Posting on social media can be a minefield. What to post, which channel, what time of day, how many times… ? We’ve put together a helpful guide to give you best-practice tips, plus we’ve asked some well-known Instructors how they manage their profiles.

For Creative Director Kylie Gates, posting on social media didn’t come naturally. “I looked at Instagram and there were just all these people posting selfies and things that I couldn’t identify with… I thought, that’s not me. For a long time, I had no interest in it. But then I realised that I could post in my own way, and use my own voice to influence the Tribe, and I found my own way to create posts that are authentic and real to me.

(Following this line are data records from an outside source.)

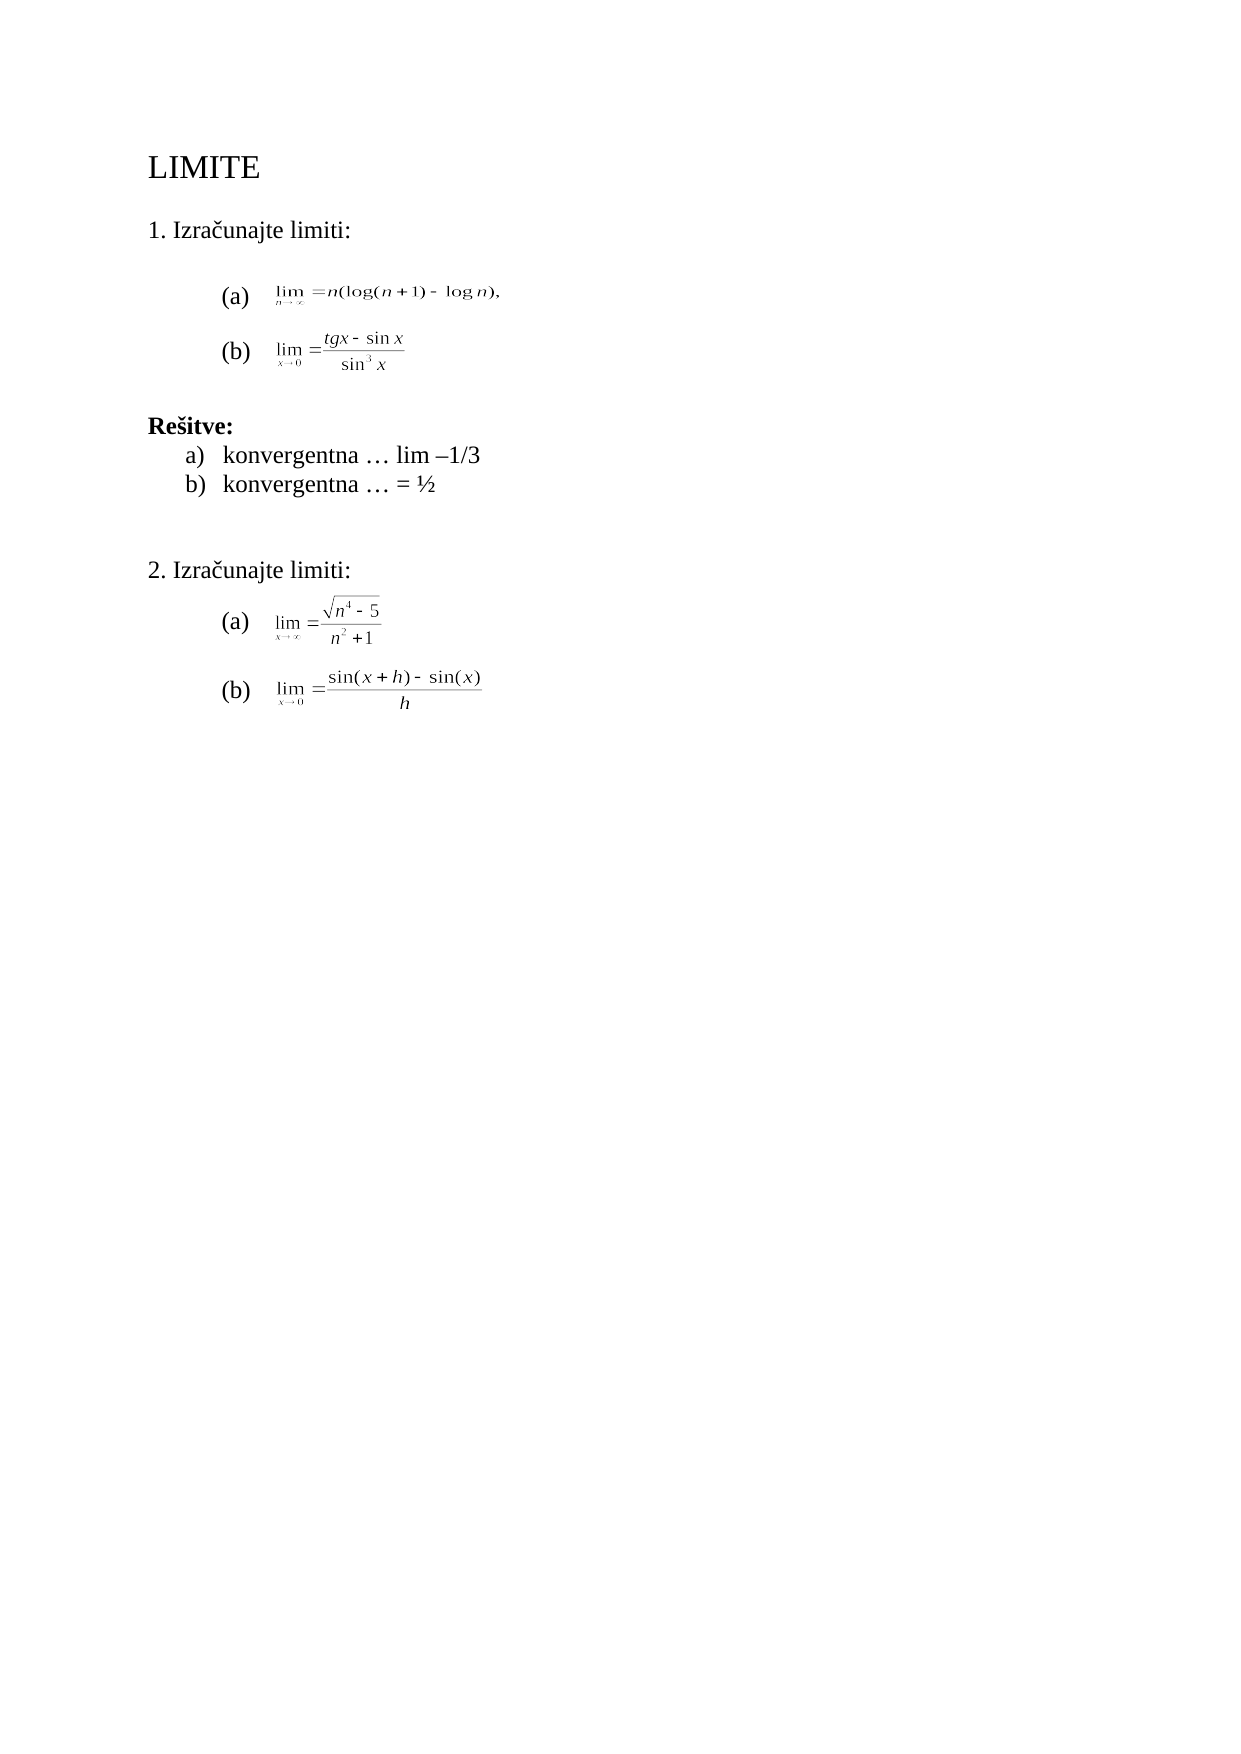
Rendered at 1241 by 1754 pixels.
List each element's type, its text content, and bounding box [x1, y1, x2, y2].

text 1. Izračunajte limiti: [148, 215, 1093, 243]
text 2. Izračunajte limiti: [148, 555, 1093, 584]
text (a) [148, 272, 1093, 318]
text Rešitve: [148, 411, 1093, 440]
text (b) [148, 657, 1093, 721]
text (b) [148, 318, 1093, 383]
list konvergentna … lim –1/3 [185, 440, 1093, 469]
text LIMITE [148, 148, 1093, 186]
text (a) [148, 584, 1093, 657]
list konvergentna … = ½ [185, 469, 1093, 498]
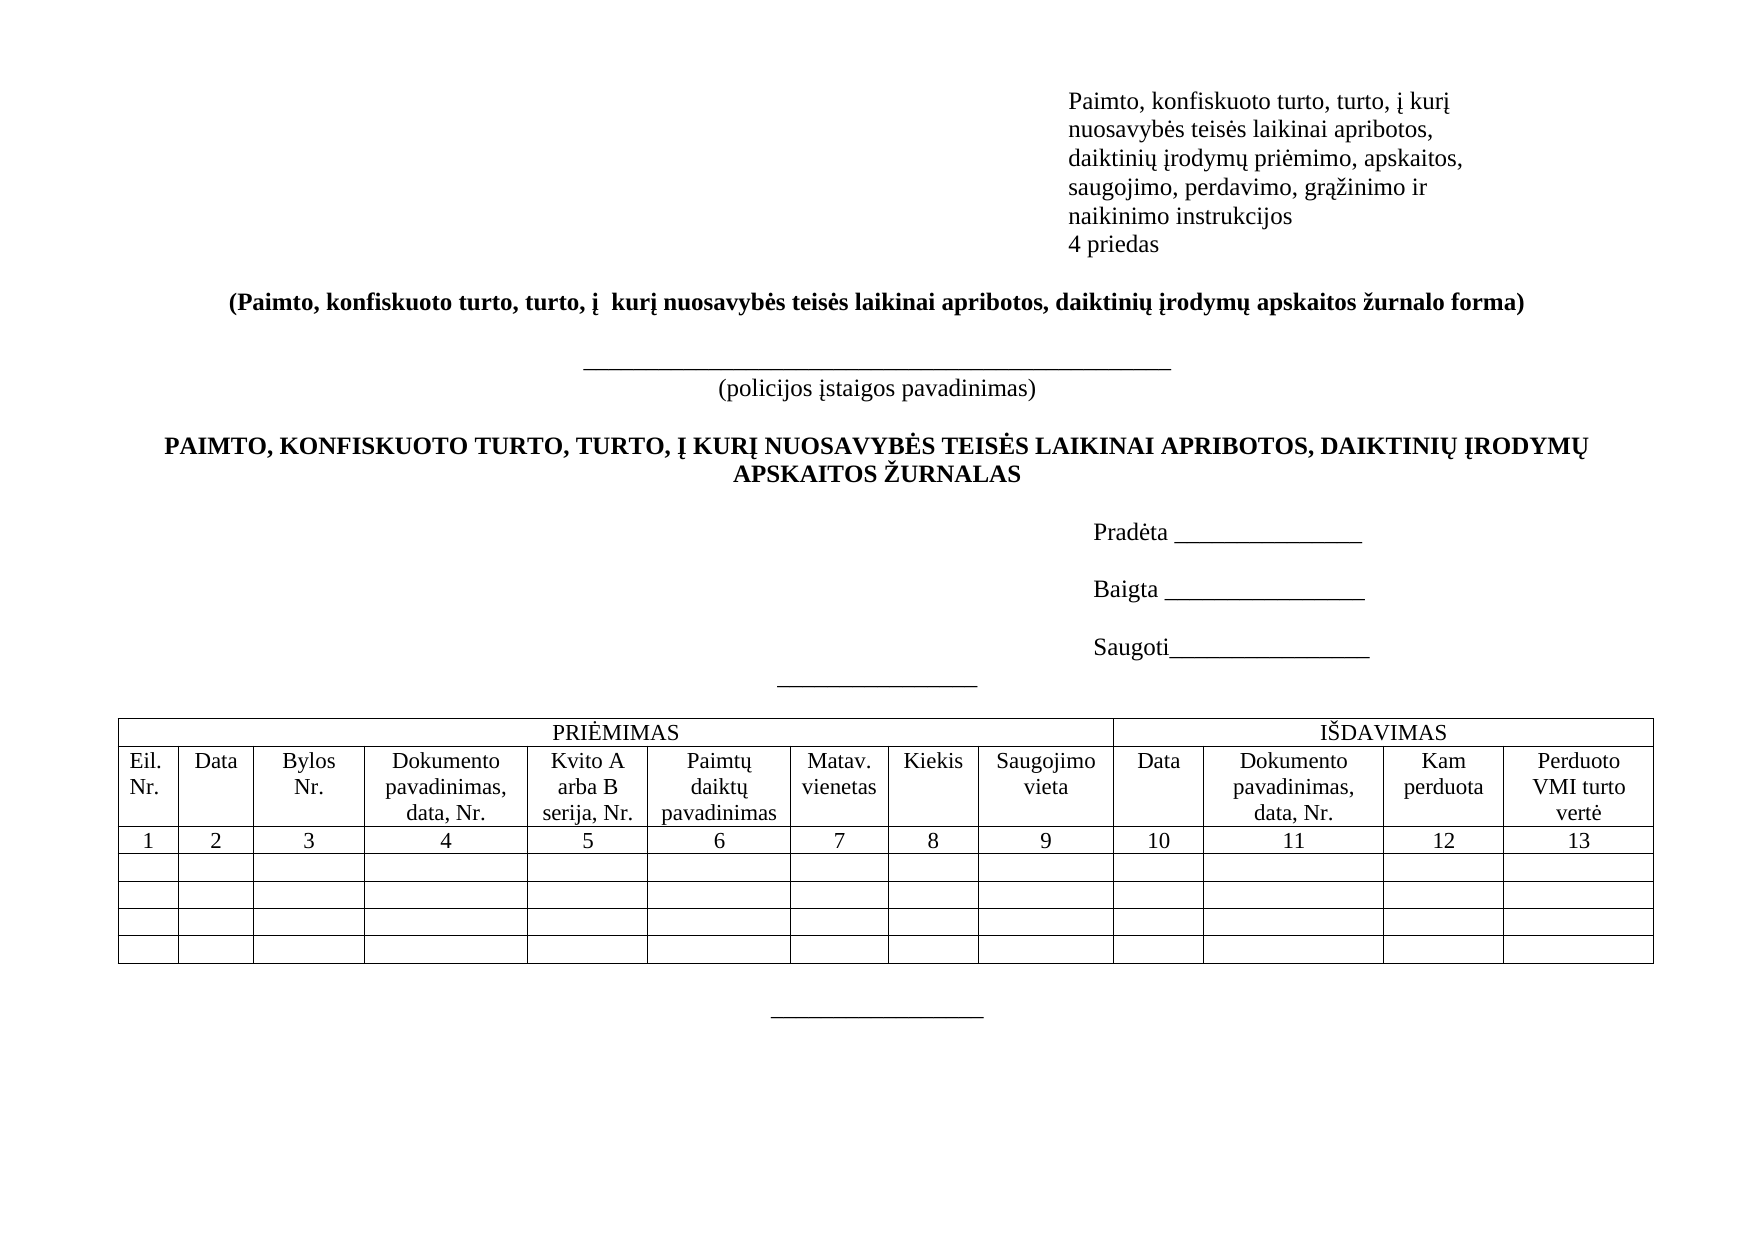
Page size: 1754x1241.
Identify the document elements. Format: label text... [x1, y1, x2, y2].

table_cell 7 [791, 827, 888, 853]
text _________________ [118, 992, 1636, 1021]
table_cell [1114, 854, 1203, 881]
table_cell [365, 854, 527, 881]
table_cell Paimtų daiktų pavadinimas [648, 747, 790, 826]
table_cell 11 [1204, 827, 1383, 853]
table_cell 2 [179, 827, 253, 853]
text 4 priedas [1068, 229, 1636, 258]
table_cell 12 [1384, 827, 1503, 853]
table_cell [179, 936, 253, 963]
table_cell [365, 909, 527, 935]
table_cell [889, 882, 978, 908]
table_cell [791, 854, 888, 881]
table_cell 8 [889, 827, 978, 853]
table_cell Data [179, 747, 253, 826]
text (Paimto, konfiskuoto turto, turto, į kurį nuosavybės teisės laikinai apribotos, daiktinių įrodymų apskaitos žurnalo forma) [118, 287, 1636, 316]
table_cell [979, 909, 1113, 935]
table_cell [254, 936, 364, 963]
text (policijos įstaigos pavadinimas) [118, 373, 1636, 402]
table_cell [1204, 882, 1383, 908]
table_header Priėmimas [119, 719, 1113, 746]
table_cell Dokumento pavadinimas, data, Nr. [1204, 747, 1383, 826]
table_cell [1204, 936, 1383, 963]
table_cell [1384, 936, 1503, 963]
table_cell [1114, 936, 1203, 963]
table_cell 13 [1504, 827, 1653, 853]
table_cell [528, 854, 647, 881]
text PAIMTO, KONFISKUOTO TURTO, TURTO, Į KURĮ NUOSAVYBĖS TEISĖS LAIKINAI APRIBOTOS, DAIKTINIŲ ĮRODYMŲ APSKAITOS ŽURNALAS [118, 431, 1636, 488]
text Paimto, konfiskuoto turto, turto, į kurį [1068, 86, 1636, 114]
table_cell [889, 909, 978, 935]
table_cell [791, 936, 888, 963]
text Pradėta _______________ [1093, 517, 1636, 546]
table_cell Saugojimo vieta [979, 747, 1113, 826]
table_cell [1504, 909, 1653, 935]
text ________________ [118, 661, 1636, 689]
table_cell [1114, 909, 1203, 935]
text _______________________________________________ [118, 344, 1636, 373]
table_cell [791, 909, 888, 935]
table_cell [1384, 909, 1503, 935]
table_cell [528, 909, 647, 935]
table_cell [791, 882, 888, 908]
table_cell 3 [254, 827, 364, 853]
table_cell Kam perduota [1384, 747, 1503, 826]
table_cell [1204, 854, 1383, 881]
table_cell [528, 882, 647, 908]
table_cell Dokumento pavadinimas, data, Nr. [365, 747, 527, 826]
table_cell [979, 936, 1113, 963]
table_cell [648, 909, 790, 935]
table_cell Data [1114, 747, 1203, 826]
table_cell [119, 936, 178, 963]
table_cell [979, 854, 1113, 881]
text saugojimo, perdavimo, grąžinimo ir [1068, 172, 1636, 201]
table_cell [1384, 854, 1503, 881]
table_cell [648, 882, 790, 908]
table_cell [254, 854, 364, 881]
table_cell 5 [528, 827, 647, 853]
table_cell [1504, 854, 1653, 881]
table_cell [254, 882, 364, 908]
table_cell [648, 854, 790, 881]
table_cell [1384, 882, 1503, 908]
table_cell 6 [648, 827, 790, 853]
table_cell [1504, 936, 1653, 963]
table_cell 10 [1114, 827, 1203, 853]
table_cell [889, 936, 978, 963]
table_header Išdavimas [1114, 719, 1653, 746]
text naikinimo instrukcijos [1068, 201, 1636, 229]
table_cell [1114, 882, 1203, 908]
text daiktinių įrodymų priėmimo, apskaitos, [1068, 143, 1636, 172]
table_cell [179, 882, 253, 908]
table_cell [979, 882, 1113, 908]
table_cell 4 [365, 827, 527, 853]
table_cell 9 [979, 827, 1113, 853]
text Saugoti________________ [1093, 632, 1636, 661]
table_cell Kiekis [889, 747, 978, 826]
text Baigta ________________ [1093, 574, 1636, 603]
text nuosavybės teisės laikinai apribotos, [1068, 114, 1636, 143]
table_cell [528, 936, 647, 963]
table_cell Eil. Nr. [119, 747, 178, 826]
table_cell [648, 936, 790, 963]
table_cell Matav. vienetas [791, 747, 888, 826]
table_cell [889, 854, 978, 881]
table_cell [119, 854, 178, 881]
table_cell [254, 909, 364, 935]
table_cell [365, 936, 527, 963]
table_cell 1 [119, 827, 178, 853]
table_cell [119, 909, 178, 935]
table_cell [179, 909, 253, 935]
table_cell Perduoto VMI turto vertė [1504, 747, 1653, 826]
table_cell Kvito A arba B serija, Nr. [528, 747, 647, 826]
table_cell [119, 882, 178, 908]
table_cell [179, 854, 253, 881]
table_cell [365, 882, 527, 908]
table_cell [1204, 909, 1383, 935]
table_cell [1504, 882, 1653, 908]
table_cell Bylos Nr. [254, 747, 364, 826]
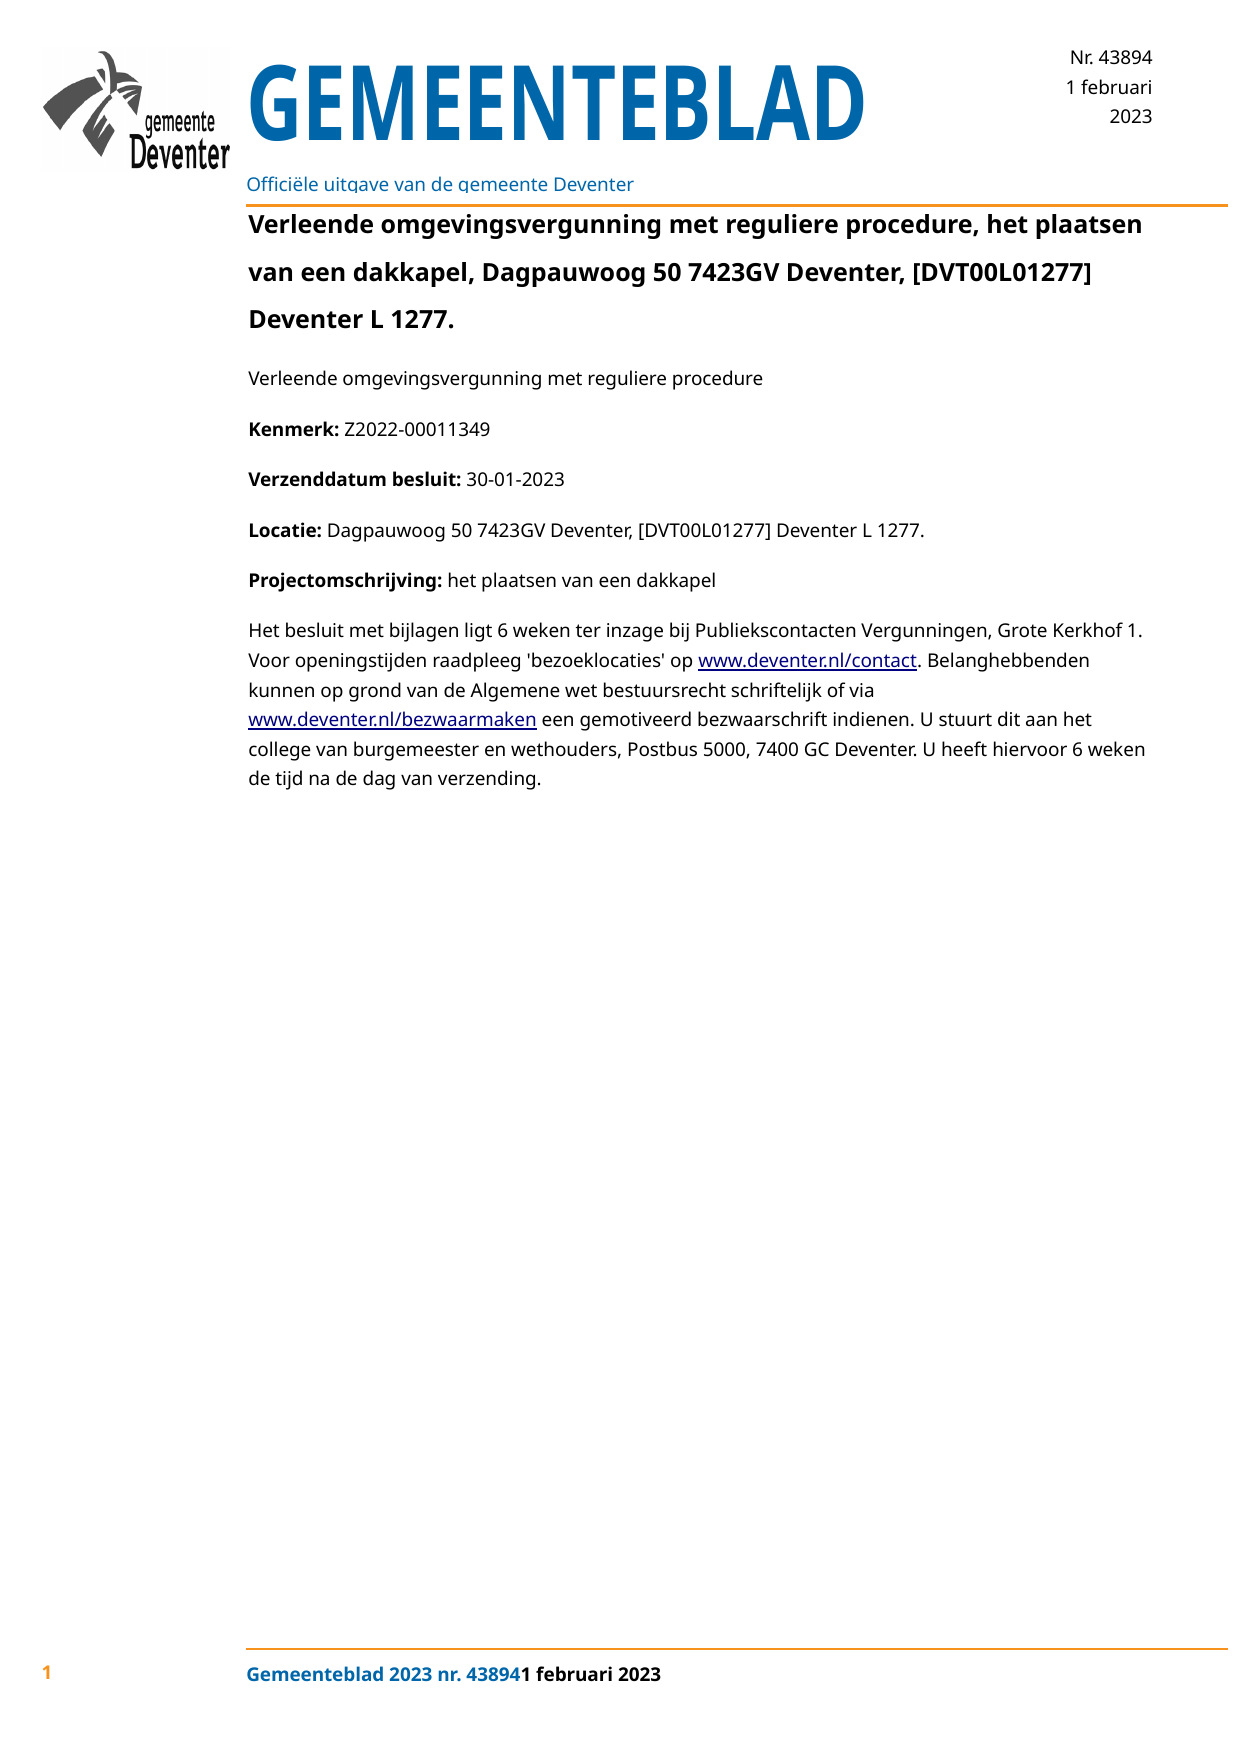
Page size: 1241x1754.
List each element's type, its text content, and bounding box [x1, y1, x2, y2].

“Finding your voice on social media is similar to finding your voice as an Instructor. When you first start teaching, you copy your role models and you say the things they say and sound a lot like them. But then, as you grow and build your confidence and know who you are and what you stand for, you can bring your unique voice to your teaching. It’s exactly the same on social media. What I post on my Instagram is an extension of who I am as a person – it’s my voice, my photos, my opportunity to connect with a wider audience and show what I stand for.”

“The first post I ever wrote, I deleted three times because I felt like people would think I was showing off,” says Erin Maw, whose current Follower count on Instagram is 42.8K and rising. “If you’re quite reserved and introverted like me, it can be difficult to do something that feels like self-promotion. But then I changed my mindset around it, and now it’s something that absolutely helps me to inspire more people to fall in love with fitness, and draw people to my classes.

“A big part of what helped me was working out what my brand looked like. And that comes from, who am I as an Instructor, what’s my vibe, what’s my why? I don’t want there to be a huge disparity between who people see on social media, and what they get in real life.

“What I post on my Instagram is an extension of who I am as a person – it’s my voice, my photos, my opportunity to connect with a wider audience and show what I stand for.”

Kylie Gates

“My brand is about inspiring people through my athleticism. And for all of my posts, I bring out the side of me that loves to train hard and I only post things that feel real and authentic to who I am. For example, I’m not overly sentimental or emotional as a person, so if you’re after hugs you better hit up Rach and Caley! Hahaha! I’m not going to post long emotional posts – because that wouldn’t be true to who I am. I’m naturally a bit cheeky and direct – so that’s what you’re gonna get on my social media.”

Caley Jäck shares some of her personal life with her Followers as a way to keep people engaged. “I enjoy including my audience into my ‘real world’ at times too! Among my fitness world and the phenomenal shots captured by talented photographers - I also need to hang washing, clean my house and cook food! It’s important to me to inspire by keeping it real. It builds authentic connection.”

When asked about the biggest benefit of social media for Instructors, Rachael Newsham is unequivocal: “Filling your classes. When you post on social, you automatically reach a wider audience and you can keep people updated with when you’re doing covers, telling them what tracks you’re going to teach… it’s a way to keep the conversation going outside of class, and helps your members feel more connected with you. And at the end of the day, we all want to feel connected.”

Download your social media guide here and don’t forget to use tag #lesmillsinstructor in your Insta posts!


  1. Define your why
    What are your values? How will you communicate these through the way that you post?
  1. Know your audience
    Who are you talking to? What will they be interested in?
  1. Plan and schedule your posts
    Check out the guide for the optimum time to post.
  1. Stay authentic
    Make sure what you’re posting is aligned with who you are in real life.